Picture

About King Context.

In short: on context, (streaming) (big) data & information architecture.

More info soon. Someday.

Connect Kafka to S3

I already wrote about the Kafka Connect HDFS Connector to connect Kafka to HDFS. Up next: offloading data from Kafka to S3. For those of you that don’t want to run a HDFS cluster.

The Kafka Connect HDFS Connector should theoretically allow to simply connect to S3 as well (via the S3 Hadoop file system), but soon it became clear it’s not working out of the box. The main problem is the connector updating a WAL co-located with the data on S3. But other than regular HDFS, the S3 Hadoop file system doesn’t support appending to existing files.

Below you’ll read about the steps involved to get it to work, but please keep in mind that I’m still in a test phase. If you’re up for it, do test it yourself and let me know your findings.

Fingers crossed & good luck!


First, familiarize yourself with kafka-connect-hdfs. Install the confluent platform (refered to as $CONFLUENT_HOME) and hadoop (refered to as $HADOOP_HOME).

After that, clone and build this kafka-connect-hdfs fork. To do so, you’ll first have to clone and build (mvn install) some dependencies first: schema-registry, common and rest-utils. I’ll refer to the kafka-connect-hdfs fork directory as $CONNECT_FORK.

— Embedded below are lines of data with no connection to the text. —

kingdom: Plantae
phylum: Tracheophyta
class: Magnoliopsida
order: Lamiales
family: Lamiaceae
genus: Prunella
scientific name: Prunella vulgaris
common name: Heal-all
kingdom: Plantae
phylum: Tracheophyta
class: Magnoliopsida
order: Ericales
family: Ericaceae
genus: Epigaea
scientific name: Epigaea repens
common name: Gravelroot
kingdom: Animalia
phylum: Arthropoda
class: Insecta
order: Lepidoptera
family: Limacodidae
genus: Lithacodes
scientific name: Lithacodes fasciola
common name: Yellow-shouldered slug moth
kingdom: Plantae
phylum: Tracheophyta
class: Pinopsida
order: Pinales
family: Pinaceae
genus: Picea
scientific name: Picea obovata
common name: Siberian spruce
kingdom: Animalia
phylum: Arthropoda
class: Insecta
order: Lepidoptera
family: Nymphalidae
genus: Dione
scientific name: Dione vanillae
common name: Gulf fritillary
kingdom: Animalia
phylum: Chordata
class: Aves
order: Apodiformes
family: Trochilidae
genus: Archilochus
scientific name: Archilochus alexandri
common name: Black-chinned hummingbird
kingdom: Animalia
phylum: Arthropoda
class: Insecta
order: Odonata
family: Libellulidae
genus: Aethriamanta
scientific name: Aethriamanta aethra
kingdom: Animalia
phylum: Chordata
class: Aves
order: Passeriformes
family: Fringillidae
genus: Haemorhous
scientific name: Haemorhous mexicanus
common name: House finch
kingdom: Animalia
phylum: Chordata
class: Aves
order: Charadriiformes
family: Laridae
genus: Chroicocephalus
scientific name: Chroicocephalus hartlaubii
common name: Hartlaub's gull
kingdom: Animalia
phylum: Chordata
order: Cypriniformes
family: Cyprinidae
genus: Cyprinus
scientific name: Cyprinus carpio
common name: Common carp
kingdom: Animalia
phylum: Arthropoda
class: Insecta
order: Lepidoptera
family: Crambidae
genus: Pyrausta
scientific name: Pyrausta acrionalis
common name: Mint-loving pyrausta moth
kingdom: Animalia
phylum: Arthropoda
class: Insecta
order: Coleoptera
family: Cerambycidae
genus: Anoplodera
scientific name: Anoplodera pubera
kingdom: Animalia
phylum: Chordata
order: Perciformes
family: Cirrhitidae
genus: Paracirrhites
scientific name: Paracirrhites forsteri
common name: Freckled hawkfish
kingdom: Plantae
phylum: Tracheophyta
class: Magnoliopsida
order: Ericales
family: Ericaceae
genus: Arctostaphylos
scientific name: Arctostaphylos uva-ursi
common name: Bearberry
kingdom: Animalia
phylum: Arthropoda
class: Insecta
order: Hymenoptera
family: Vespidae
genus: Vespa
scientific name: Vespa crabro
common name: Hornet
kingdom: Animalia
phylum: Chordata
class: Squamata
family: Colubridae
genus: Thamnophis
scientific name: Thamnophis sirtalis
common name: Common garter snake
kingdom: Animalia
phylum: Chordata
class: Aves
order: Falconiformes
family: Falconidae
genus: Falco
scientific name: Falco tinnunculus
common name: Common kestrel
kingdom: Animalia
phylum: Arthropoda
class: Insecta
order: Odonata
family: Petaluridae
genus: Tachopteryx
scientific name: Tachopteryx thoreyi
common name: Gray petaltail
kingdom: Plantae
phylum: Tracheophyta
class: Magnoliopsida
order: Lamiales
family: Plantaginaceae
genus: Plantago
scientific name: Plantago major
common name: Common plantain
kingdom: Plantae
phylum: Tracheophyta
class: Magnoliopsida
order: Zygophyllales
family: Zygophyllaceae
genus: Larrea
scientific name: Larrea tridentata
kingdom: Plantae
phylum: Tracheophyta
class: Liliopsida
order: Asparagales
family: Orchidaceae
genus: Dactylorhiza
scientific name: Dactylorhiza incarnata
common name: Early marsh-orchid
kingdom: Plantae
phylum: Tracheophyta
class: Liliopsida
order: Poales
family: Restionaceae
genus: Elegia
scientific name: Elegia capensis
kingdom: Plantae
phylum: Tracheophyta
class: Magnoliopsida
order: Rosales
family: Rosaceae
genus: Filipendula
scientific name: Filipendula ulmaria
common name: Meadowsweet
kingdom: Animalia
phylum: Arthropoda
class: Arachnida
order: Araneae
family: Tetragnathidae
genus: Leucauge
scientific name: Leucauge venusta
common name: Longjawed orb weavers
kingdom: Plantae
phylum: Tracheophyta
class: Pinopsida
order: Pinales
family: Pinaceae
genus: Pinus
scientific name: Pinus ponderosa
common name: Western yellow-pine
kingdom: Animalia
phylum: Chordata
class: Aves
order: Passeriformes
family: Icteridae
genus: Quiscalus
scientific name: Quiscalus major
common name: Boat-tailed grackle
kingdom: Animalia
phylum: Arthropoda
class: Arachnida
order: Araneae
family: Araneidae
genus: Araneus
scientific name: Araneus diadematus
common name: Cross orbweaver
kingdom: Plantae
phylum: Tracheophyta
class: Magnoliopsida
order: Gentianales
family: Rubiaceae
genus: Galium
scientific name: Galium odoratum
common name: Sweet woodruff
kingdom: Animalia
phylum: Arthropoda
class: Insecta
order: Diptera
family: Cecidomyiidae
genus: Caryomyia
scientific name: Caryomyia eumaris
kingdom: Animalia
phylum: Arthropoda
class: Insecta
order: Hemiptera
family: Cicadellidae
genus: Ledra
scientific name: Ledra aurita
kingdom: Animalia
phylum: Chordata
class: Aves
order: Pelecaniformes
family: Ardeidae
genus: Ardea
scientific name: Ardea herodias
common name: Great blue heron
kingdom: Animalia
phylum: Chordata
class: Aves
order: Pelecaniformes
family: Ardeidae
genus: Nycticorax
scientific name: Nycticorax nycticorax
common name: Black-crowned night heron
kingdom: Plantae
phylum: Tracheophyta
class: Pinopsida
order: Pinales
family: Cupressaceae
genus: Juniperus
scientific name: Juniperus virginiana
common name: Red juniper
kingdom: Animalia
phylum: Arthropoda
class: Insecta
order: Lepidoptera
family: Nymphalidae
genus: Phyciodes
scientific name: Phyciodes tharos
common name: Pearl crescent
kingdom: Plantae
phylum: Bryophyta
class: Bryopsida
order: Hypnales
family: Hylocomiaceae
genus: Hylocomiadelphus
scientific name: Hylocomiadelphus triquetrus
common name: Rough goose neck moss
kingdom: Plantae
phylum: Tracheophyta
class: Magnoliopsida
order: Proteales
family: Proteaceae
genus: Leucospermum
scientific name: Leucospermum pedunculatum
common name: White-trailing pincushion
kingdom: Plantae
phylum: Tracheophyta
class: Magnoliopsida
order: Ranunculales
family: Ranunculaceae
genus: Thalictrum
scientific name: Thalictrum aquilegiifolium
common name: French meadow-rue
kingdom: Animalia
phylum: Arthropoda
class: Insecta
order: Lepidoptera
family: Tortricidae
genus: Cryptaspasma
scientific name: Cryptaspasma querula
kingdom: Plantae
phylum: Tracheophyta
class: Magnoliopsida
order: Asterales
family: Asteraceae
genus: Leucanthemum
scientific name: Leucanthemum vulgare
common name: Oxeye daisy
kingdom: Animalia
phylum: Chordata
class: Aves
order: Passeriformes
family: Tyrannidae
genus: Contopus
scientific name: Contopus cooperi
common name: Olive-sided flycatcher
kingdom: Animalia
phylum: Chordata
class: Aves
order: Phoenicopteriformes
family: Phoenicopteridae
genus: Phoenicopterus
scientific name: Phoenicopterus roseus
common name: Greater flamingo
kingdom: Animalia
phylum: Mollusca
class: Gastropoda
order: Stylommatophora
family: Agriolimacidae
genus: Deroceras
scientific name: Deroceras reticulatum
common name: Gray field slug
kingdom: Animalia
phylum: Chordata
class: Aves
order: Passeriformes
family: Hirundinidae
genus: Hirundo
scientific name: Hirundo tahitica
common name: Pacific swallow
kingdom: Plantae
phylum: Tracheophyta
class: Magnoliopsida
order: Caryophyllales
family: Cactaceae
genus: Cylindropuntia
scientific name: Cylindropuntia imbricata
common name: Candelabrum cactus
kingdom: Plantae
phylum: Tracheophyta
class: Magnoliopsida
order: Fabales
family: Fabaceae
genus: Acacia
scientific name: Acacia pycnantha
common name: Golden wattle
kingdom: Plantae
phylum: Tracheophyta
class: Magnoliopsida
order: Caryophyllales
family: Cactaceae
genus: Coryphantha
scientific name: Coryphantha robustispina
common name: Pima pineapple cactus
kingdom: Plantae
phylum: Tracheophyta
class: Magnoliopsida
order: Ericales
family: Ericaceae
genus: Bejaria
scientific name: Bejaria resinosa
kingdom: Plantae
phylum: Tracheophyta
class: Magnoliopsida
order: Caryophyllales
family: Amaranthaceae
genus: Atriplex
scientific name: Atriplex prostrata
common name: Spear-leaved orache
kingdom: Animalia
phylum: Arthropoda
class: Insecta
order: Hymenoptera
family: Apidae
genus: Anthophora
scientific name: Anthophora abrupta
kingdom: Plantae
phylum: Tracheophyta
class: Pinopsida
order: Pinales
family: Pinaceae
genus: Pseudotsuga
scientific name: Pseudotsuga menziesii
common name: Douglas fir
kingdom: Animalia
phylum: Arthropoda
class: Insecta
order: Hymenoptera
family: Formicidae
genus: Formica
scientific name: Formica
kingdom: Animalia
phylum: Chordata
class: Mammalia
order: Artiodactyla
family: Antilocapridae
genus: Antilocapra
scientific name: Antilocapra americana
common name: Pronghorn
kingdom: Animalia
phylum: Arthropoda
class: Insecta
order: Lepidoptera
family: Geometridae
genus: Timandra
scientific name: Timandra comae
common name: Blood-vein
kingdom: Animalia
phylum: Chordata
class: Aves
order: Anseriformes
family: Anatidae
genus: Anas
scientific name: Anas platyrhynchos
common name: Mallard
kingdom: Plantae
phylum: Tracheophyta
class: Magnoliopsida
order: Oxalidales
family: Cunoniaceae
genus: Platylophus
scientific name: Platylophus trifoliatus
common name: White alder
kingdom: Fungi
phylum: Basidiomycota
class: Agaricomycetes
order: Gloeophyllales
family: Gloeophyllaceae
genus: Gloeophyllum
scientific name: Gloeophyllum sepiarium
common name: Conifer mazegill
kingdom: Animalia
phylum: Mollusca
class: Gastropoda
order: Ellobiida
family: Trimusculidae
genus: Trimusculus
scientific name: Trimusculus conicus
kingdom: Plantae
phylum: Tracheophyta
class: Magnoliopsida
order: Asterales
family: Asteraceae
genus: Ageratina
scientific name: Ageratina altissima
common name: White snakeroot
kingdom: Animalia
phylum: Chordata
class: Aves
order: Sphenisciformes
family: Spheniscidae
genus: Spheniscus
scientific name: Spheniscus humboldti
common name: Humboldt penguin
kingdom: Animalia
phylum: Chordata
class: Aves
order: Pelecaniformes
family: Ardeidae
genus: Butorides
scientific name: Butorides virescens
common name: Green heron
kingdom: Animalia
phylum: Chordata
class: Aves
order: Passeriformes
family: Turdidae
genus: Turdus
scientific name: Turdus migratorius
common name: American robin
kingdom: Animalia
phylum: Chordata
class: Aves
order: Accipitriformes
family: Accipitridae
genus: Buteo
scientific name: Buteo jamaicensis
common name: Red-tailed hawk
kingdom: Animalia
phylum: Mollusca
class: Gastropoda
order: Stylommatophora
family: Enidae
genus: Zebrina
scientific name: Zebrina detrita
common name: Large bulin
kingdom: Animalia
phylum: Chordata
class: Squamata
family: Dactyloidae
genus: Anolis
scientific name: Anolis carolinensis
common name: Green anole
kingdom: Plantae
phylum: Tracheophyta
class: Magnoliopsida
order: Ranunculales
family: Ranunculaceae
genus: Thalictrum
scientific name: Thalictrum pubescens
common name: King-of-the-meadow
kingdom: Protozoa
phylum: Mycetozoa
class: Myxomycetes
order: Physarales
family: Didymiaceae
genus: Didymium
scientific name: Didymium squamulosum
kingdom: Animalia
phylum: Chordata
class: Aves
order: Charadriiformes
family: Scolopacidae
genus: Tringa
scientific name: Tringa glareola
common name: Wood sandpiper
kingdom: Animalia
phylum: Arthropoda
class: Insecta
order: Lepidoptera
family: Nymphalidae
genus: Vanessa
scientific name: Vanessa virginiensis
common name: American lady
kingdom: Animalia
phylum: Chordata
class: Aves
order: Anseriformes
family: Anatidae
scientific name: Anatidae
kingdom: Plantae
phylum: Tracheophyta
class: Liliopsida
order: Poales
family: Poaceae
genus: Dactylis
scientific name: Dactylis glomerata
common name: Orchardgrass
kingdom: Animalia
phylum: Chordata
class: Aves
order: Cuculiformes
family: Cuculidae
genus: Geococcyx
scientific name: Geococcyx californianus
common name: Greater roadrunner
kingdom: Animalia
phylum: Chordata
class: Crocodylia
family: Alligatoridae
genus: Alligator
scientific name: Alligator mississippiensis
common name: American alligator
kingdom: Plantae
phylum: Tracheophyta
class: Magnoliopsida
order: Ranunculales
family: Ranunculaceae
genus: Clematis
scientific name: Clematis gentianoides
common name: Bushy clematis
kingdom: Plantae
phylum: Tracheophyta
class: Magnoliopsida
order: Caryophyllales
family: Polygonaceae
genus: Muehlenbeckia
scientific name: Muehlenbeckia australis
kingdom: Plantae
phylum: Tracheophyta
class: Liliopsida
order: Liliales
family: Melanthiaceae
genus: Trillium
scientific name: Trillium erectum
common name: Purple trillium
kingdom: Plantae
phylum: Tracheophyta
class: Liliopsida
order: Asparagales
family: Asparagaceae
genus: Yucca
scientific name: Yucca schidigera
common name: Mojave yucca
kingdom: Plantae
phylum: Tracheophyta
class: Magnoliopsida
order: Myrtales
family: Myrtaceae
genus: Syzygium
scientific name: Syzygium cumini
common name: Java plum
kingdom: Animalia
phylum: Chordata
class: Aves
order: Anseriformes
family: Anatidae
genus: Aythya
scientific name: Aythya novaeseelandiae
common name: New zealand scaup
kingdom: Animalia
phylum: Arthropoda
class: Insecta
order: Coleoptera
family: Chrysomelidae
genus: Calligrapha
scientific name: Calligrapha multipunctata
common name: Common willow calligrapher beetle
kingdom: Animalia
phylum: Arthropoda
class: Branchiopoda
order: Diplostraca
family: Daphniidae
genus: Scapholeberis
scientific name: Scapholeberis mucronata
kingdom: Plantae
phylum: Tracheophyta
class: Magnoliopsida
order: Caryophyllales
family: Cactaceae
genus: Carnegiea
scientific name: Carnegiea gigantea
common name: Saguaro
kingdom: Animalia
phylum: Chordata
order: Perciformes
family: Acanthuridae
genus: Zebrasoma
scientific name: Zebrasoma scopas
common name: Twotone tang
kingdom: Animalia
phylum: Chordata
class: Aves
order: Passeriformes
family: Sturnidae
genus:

Install the kafka-connect-hdfs fork and install the S3 libraries as a connector kafka-connect-s3 (they’re part of the hadoop installation):

rm -R $CONFLUENT_HOME/share/java/kafka-connect-hdfs
cp -R $CONNECT_FORK/target/kafka-connect-hdfs-2.1.0-SNAPSHOT-package/share/java/kafka-connect-hdfs $CONFLUENT_HOME/share/java
mkdir $CONFLUENT_HOME/share/java/kafka-connect-s3
cp $HADOOP_HOME/share/hadoop/tools/lib/aws-java-sdk-1.7.4.jar $HADOOP_HOME/share/hadoop/tools/lib/hadoop-aws-2.7.1.jar $HADOOP_HOME/share/hadoop/tools/lib/jets3t-0.9.0.jar $CONFLUENT_HOME/share/java/kafka-connect-s3/

Create a hadoop configuration folder somewhere (refered to as $HADOOP_CONF). In it, create a file core-site.xml with the following content (substitute your AWS keys and optionally ajust the endpoint):

<?xml version="1.0" encoding="UTF-8"?>
<configuration>
  <property>
    <name>dfs.support.append</name>
    <value>false</value>
  </property>
  <property>
    <name>fs.s3a.endpoint</name>
    <value>s3-eu-west-1.amazonaws.com</value>
  </property>
  <property>
    <name>fs.s3a.access.key</name>
    <value>your-access-key</value>
  </property>
  <property>
    <name>fs.s3a.secret.key</name>
    <value>your-secret-key</value>
  </property>
</configuration>

Edit $CONFLUENT_HOME/etc/kafka-connect-hdfs/quickstart-hdfs.properties so it looks like this (substitute $HADOOP_HOME and $HADOOP_CONF):

name=hdfs-sink
connector.class=io.confluent.connect.hdfs.HdfsSinkConnector
tasks.max=1
topics=test_topic
hdfs.url=s3a://kafka-connect
flush.size=3
hive.integration=false
hadoop.home=$HADOOP_HOME
hadoop.conf.dir=$HADOOP_CONF
logs.dir=log

To test, first start the Confluent platform components (zookeeper, Kafka and schema-registry). We’ll use the default connection settings, this assumes a default confluent install on localhost. Create a topic test-topic and generate some data you’ll want to offload to S3. Also create a S3 bucket named kafka-connect.

We’re ready now to start the kafka-s3-connector. In $CONFLUENT_HOME execute

./bin/connect-standalone etc/schema-registry/connect-avro-standalone.properties etc/kafka-connect-hdfs/quickstart-hdfs.properties

and verify output is created in your S3 bucket.